Kendra had expected to be working at a day care, not going to school. She hadn't survived this long just to bisect triangles again.

Ursalina snickered. “I'll be your alarm clock,” she said.

“As if,” Kendra whispered.

Double doors from the lobby led to the theater space. Kendra
hadn't walked two steps into the room before her eyes filled with tears.

Children filled every space in the room. The theater had seating for at least a hundred people, and there were children in almost every seat. There were kids working in circles on the stage ahead of her. On the floor. If not for the bruises and bandages, their laughter would have lifted her spirits.

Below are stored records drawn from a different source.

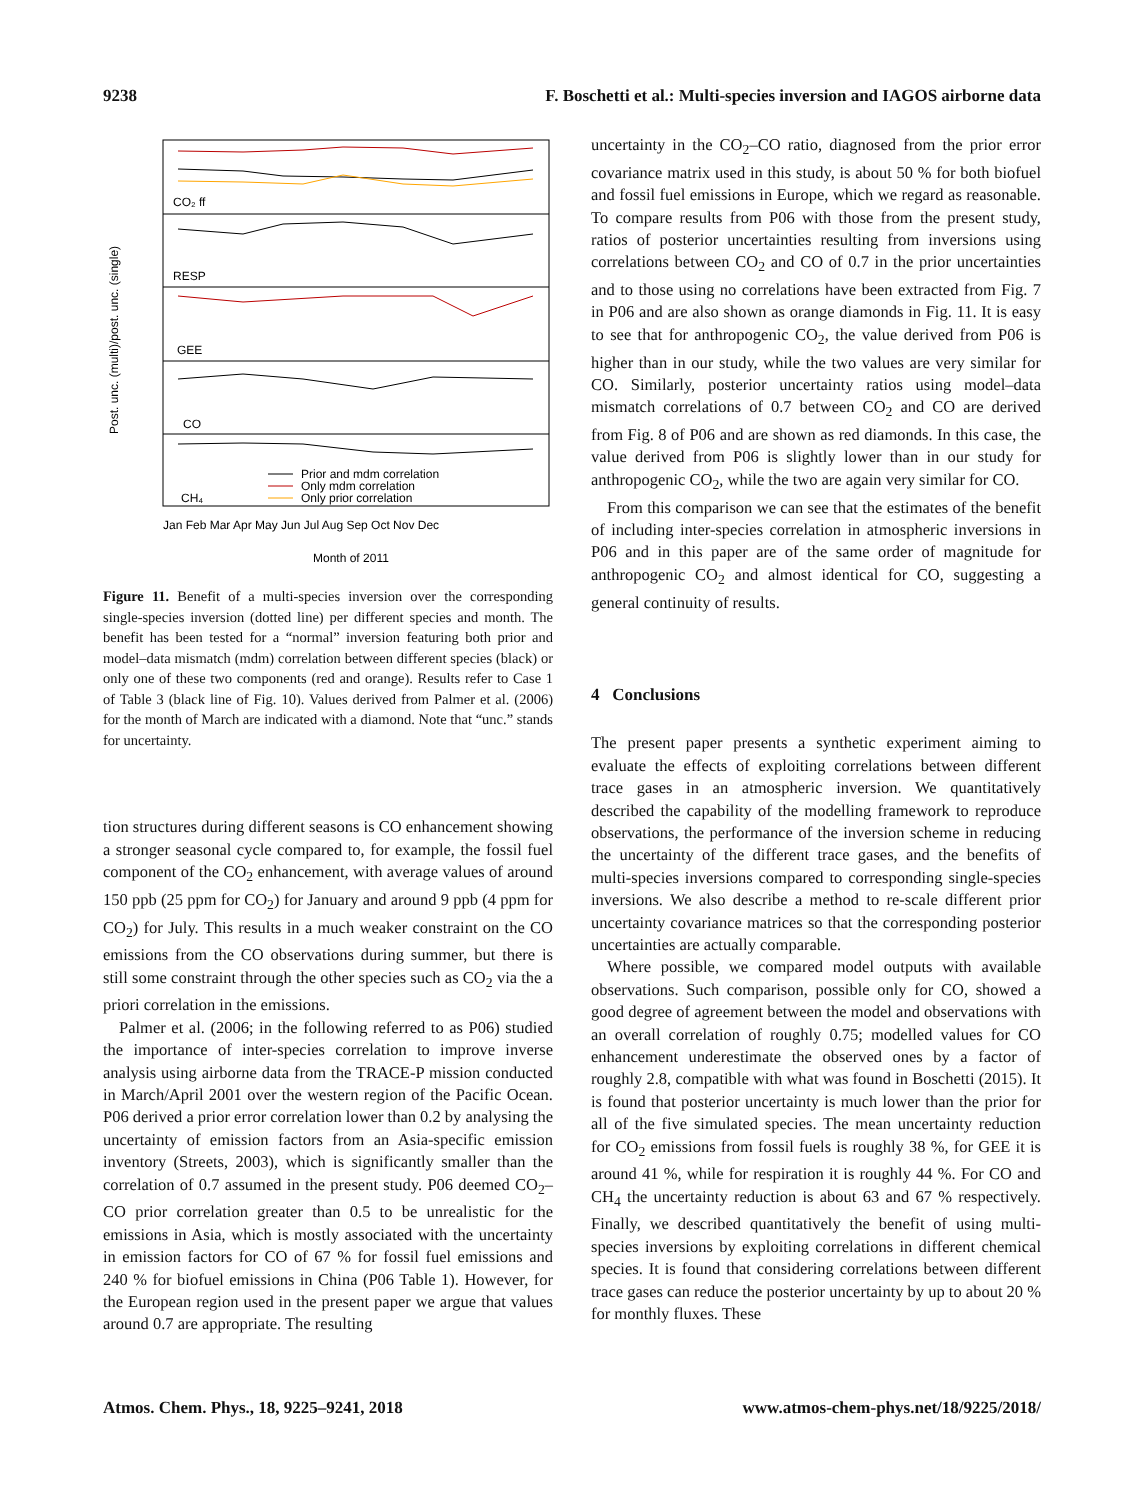9238 F. Boschetti et al.: Multi-species inversion and IAGOS airborne data
Post. unc. (multi)/post. unc. (single)
CO₂ ff
RESP
GEE
CO
CH₄
Prior and mdm correlation
Only mdm correlation
Only prior correlation
Jan Feb Mar Apr May Jun Jul Aug Sep Oct Nov Dec
Month of 2011
Figure 11. Benefit of a multi-species inversion over the corresponding single-species inversion (dotted line) per different species and month. The benefit has been tested for a “normal” inversion featuring both prior and model–data mismatch (mdm) correlation between different species (black) or only one of these two components (red and orange). Results refer to Case 1 of Table 3 (black line of Fig. 10). Values derived from Palmer et al. (2006) for the month of March are indicated with a diamond. Note that “unc.” stands for uncertainty.
tion structures during different seasons is CO enhancement showing a stronger seasonal cycle compared to, for example, the fossil fuel component of the CO<sub>2</sub> enhancement, with average values of around 150 ppb (25 ppm for CO<sub>2</sub>) for January and around 9 ppb (4 ppm for CO<sub>2</sub>) for July. This results in a much weaker constraint on the CO emissions from the CO observations during summer, but there is still some constraint through the other species such as CO<sub>2</sub> via the a priori correlation in the emissions.
Palmer et al. (2006; in the following referred to as P06) studied the importance of inter-species correlation to improve inverse analysis using airborne data from the TRACE-P mission conducted in March/April 2001 over the western region of the Pacific Ocean. P06 derived a prior error correlation lower than 0.2 by analysing the uncertainty of emission factors from an Asia-specific emission inventory (Streets, 2003), which is significantly smaller than the correlation of 0.7 assumed in the present study. P06 deemed CO<sub>2</sub>–CO prior correlation greater than 0.5 to be unrealistic for the emissions in Asia, which is mostly associated with the uncertainty in emission factors for CO of 67 % for fossil fuel emissions and 240 % for biofuel emissions in China (P06 Table 1). However, for the European region used in the present paper we argue that values around 0.7 are appropriate. The resulting
uncertainty in the CO<sub>2</sub>–CO ratio, diagnosed from the prior error covariance matrix used in this study, is about 50 % for both biofuel and fossil fuel emissions in Europe, which we regard as reasonable. To compare results from P06 with those from the present study, ratios of posterior uncertainties resulting from inversions using correlations between CO<sub>2</sub> and CO of 0.7 in the prior uncertainties and to those using no correlations have been extracted from Fig. 7 in P06 and are also shown as orange diamonds in Fig. 11. It is easy to see that for anthropogenic CO<sub>2</sub>, the value derived from P06 is higher than in our study, while the two values are very similar for CO. Similarly, posterior uncertainty ratios using model–data mismatch correlations of 0.7 between CO<sub>2</sub> and CO are derived from Fig. 8 of P06 and are shown as red diamonds. In this case, the value derived from P06 is slightly lower than in our study for anthropogenic CO<sub>2</sub>, while the two are again very similar for CO.
From this comparison we can see that the estimates of the benefit of including inter-species correlation in atmospheric inversions in P06 and in this paper are of the same order of magnitude for anthropogenic CO<sub>2</sub> and almost identical for CO, suggesting a general continuity of results.
4 Conclusions
The present paper presents a synthetic experiment aiming to evaluate the effects of exploiting correlations between different trace gases in an atmospheric inversion. We quantitatively described the capability of the modelling framework to reproduce observations, the performance of the inversion scheme in reducing the uncertainty of the different trace gases, and the benefits of multi-species inversions compared to corresponding single-species inversions. We also describe a method to re-scale different prior uncertainty covariance matrices so that the corresponding posterior uncertainties are actually comparable.
Where possible, we compared model outputs with available observations. Such comparison, possible only for CO, showed a good degree of agreement between the model and observations with an overall correlation of roughly 0.75; modelled values for CO enhancement underestimate the observed ones by a factor of roughly 2.8, compatible with what was found in Boschetti (2015). It is found that posterior uncertainty is much lower than the prior for all of the five simulated species. The mean uncertainty reduction for CO<sub>2</sub> emissions from fossil fuels is roughly 38 %, for GEE it is around 41 %, while for respiration it is roughly 44 %. For CO and CH<sub>4</sub> the uncertainty reduction is about 63 and 67 % respectively. Finally, we described quantitatively the benefit of using multi-species inversions by exploiting correlations in different chemical species. It is found that considering correlations between different trace gases can reduce the posterior uncertainty by up to about 20 % for monthly fluxes. These
Atmos. Chem. Phys., 18, 9225–9241, 2018 www.atmos-chem-phys.net/18/9225/2018/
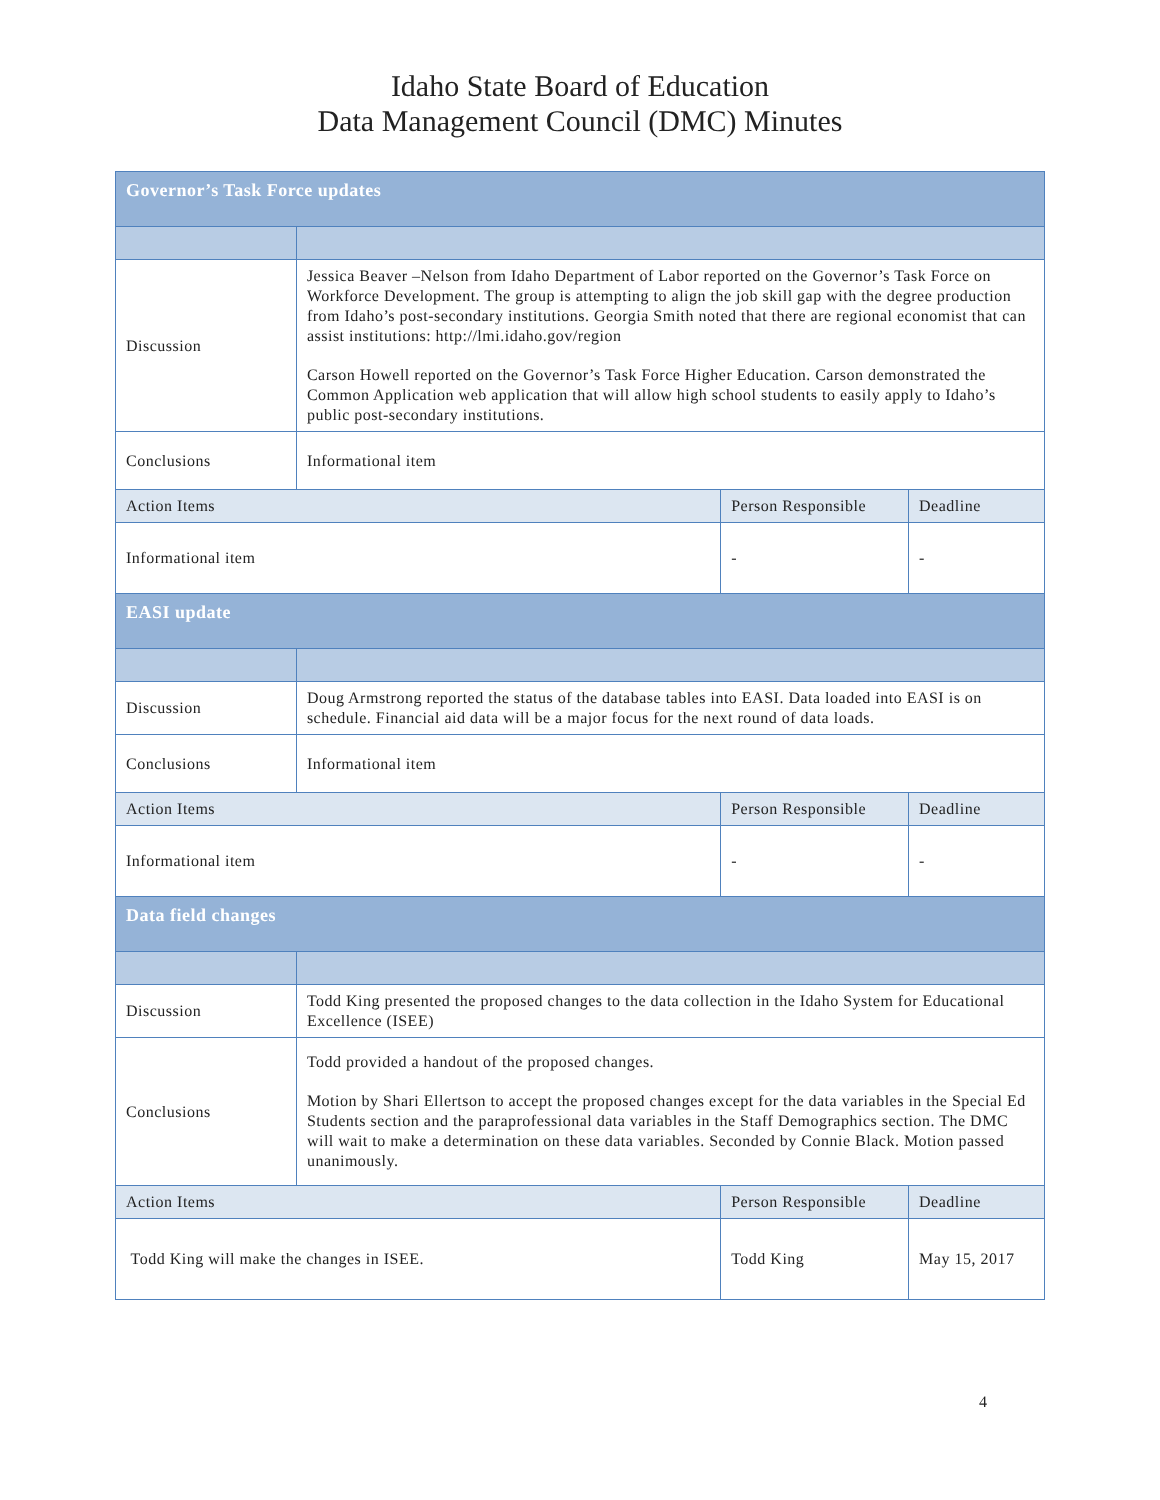Idaho State Board of Education
Data Management Council (DMC) Minutes
| Governor’s Task Force updates | | | |
| Discussion | Jessica Beaver –Nelson from Idaho Department of Labor reported on the Governor’s Task Force on Workforce Development. The group is attempting to align the job skill gap with the degree production from Idaho’s post-secondary institutions. Georgia Smith noted that there are regional economist that can assist institutions: http://lmi.idaho.gov/region Carson Howell reported on the Governor’s Task Force Higher Education. Carson demonstrated the Common Application web application that will allow high school students to easily apply to Idaho’s public post-secondary institutions. | | |
| Conclusions | Informational item | | |
| Action Items | | Person Responsible | Deadline |
| Informational item | | - | - |
| EASI update | | | |
| Discussion | Doug Armstrong reported the status of the database tables into EASI. Data loaded into EASI is on schedule. Financial aid data will be a major focus for the next round of data loads. | | |
| Conclusions | Informational item | | |
| Action Items | | Person Responsible | Deadline |
| Informational item | | - | - |
| Data field changes | | | |
| Discussion | Todd King presented the proposed changes to the data collection in the Idaho System for Educational Excellence (ISEE) | | |
| Conclusions | Todd provided a handout of the proposed changes. Motion by Shari Ellertson to accept the proposed changes except for the data variables in the Special Ed Students section and the paraprofessional data variables in the Staff Demographics section. The DMC will wait to make a determination on these data variables. Seconded by Connie Black. Motion passed unanimously. | | |
| Action Items | | Person Responsible | Deadline |
| Todd King will make the changes in ISEE. | | Todd King | May 15, 2017 |
4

One boy about six sat in an aisle seat, busily drawing on a pad in his lap. He had only one arm. His other elbow was a stump in a grimy bandage. The boy's face was knit with concentration as he drew. Kendra had heard stories that it might be possible to stop the infection if a limb was chopped off within seconds after a bite. Was that what had happened?

Kendra heard Ursalina suck in her breath. For a moment, they both just stared.

“Why so many?” Kendra asked.

“Some came with their parents. Some were rescued from their parents, or strangers dropped 'em off. There's a do-gooder a few miles up who drives an old ice-cream truck and rescues kids, brings 'em here. Parents died outside, or on one of the crews. We do all we can, but it's barely enough.” Granny Daisy's words died into a sigh. “I've heard some towns won't even take children. Too much of a burden. Not useful enough, or some such doodley. How can anyone turn a child away?” She smiled a sad, wise smile. “When we stop making room for children, we're lost.”

Kendra remembered the sad look on Reverend Meeks's face as he had stared at her. He'd probably been thinking the same thing.

“What you got there, huh?” a woman's gentle voice said nearby. The voice flowed like a waterfall of loving patience, but that was impossible. It was Ursalina!

Ursalina had wandered to the one-armed boy to see what he was drawing.

The boy glanced toward Granny Daisy, uncertain. He didn't trust strangers.

“It's all right, Skylar,” she said. “This is Kendra and Ursalina. You'll be seeing them here for a while.”

Skylar seemed to relax, but he didn't smile. He went on drawing. “Hey, Skylar, this is some picture you drew!” Ursalina said, voice bursting with amazement.

Skylar bit his lip, trying hard not to let out a smile.

“Look at all that red!” Ursalina said. “That house looks so real.”

“It
is
real,” Skylar said, almost angry.

“Yeah, Skylar, I know,” Ursalina said. “It's as real as it gets, buddy.”